(DATA SEGMENT Opens)

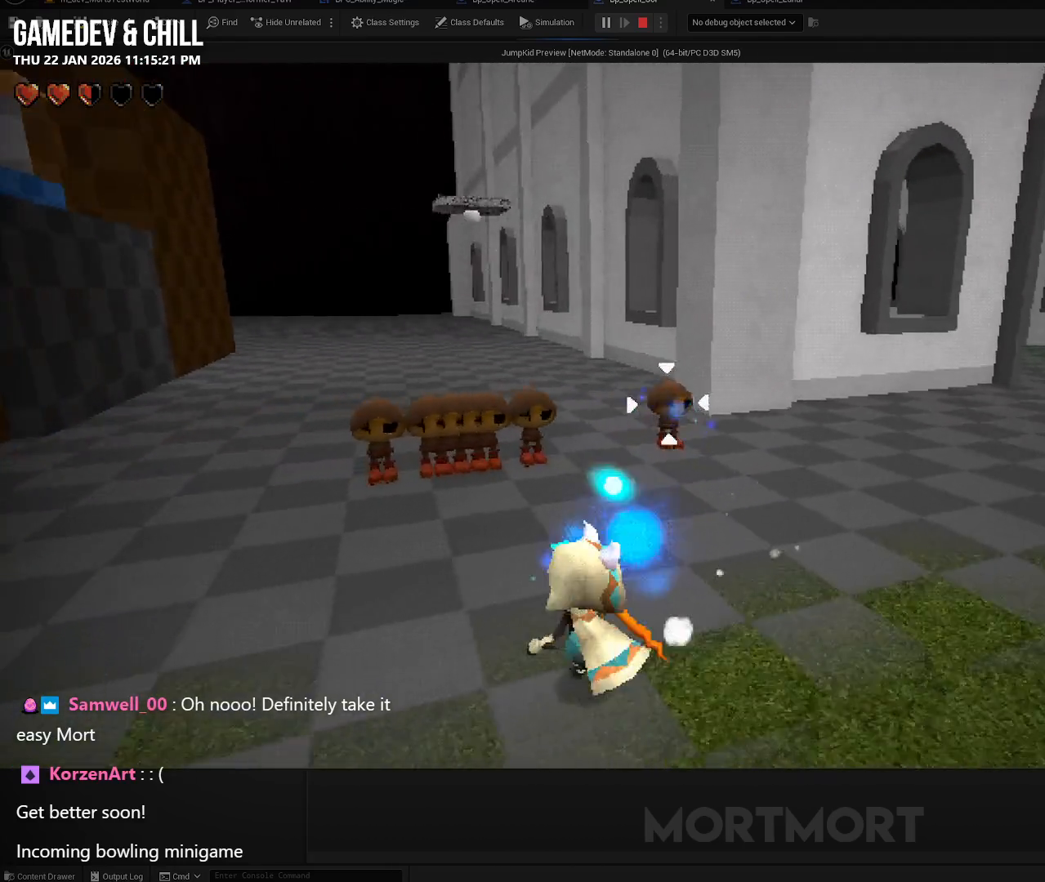
{"buttons": ["R2"], "left_stick": "right", "right_stick": "center", "events": [[33, "left_stick", "up-right"], [183, "B", "down"], [217, "left_stick", "right"], [333, "B", "up"]]}
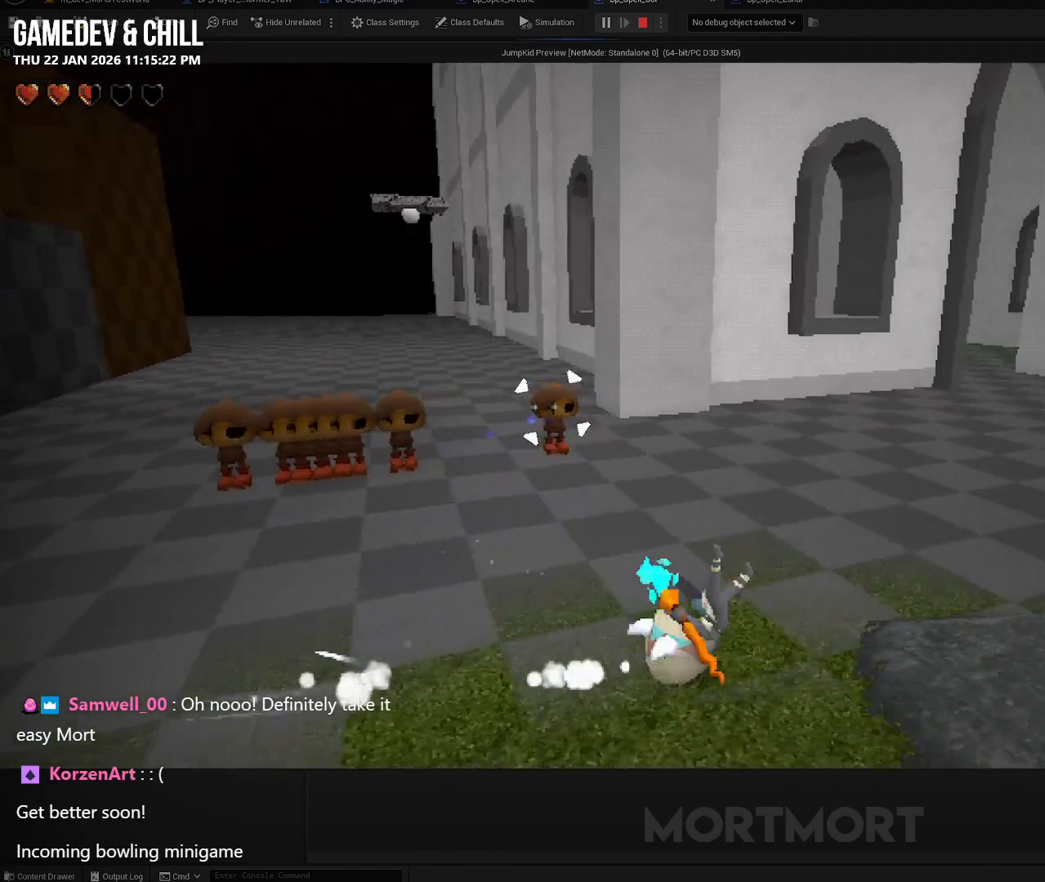
{"buttons": ["R2"], "left_stick": "right", "right_stick": "center", "events": []}
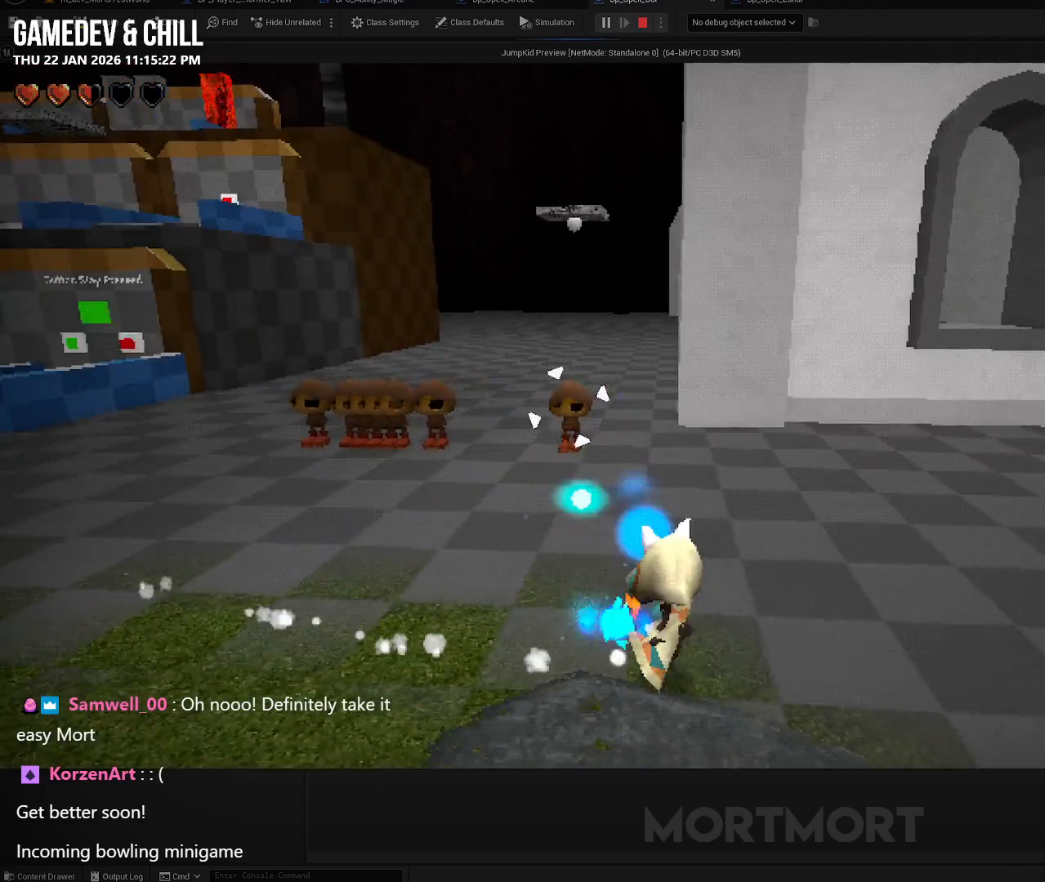
{"buttons": ["R2"], "left_stick": "down-left", "right_stick": "center", "events": [[400, "left_stick", "down"], [500, "left_stick", "down-left"]]}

(DATA SEGMENT Closes)

DIRECTIONS — Repeat the listing above verbatim, but exclude the pictures it contains.

YOUR SOLUTION —
{"buttons": ["R2"], "left_stick": "right", "right_stick": "center", "events": [[33, "left_stick", "up-right"], [183, "B", "down"], [217, "left_stick", "right"], [333, "B", "up"]]}
{"buttons": ["R2"], "left_stick": "right", "right_stick": "center", "events": []}
{"buttons": ["R2"], "left_stick": "down-left", "right_stick": "center", "events": [[400, "left_stick", "down"], [500, "left_stick", "down-left"]]}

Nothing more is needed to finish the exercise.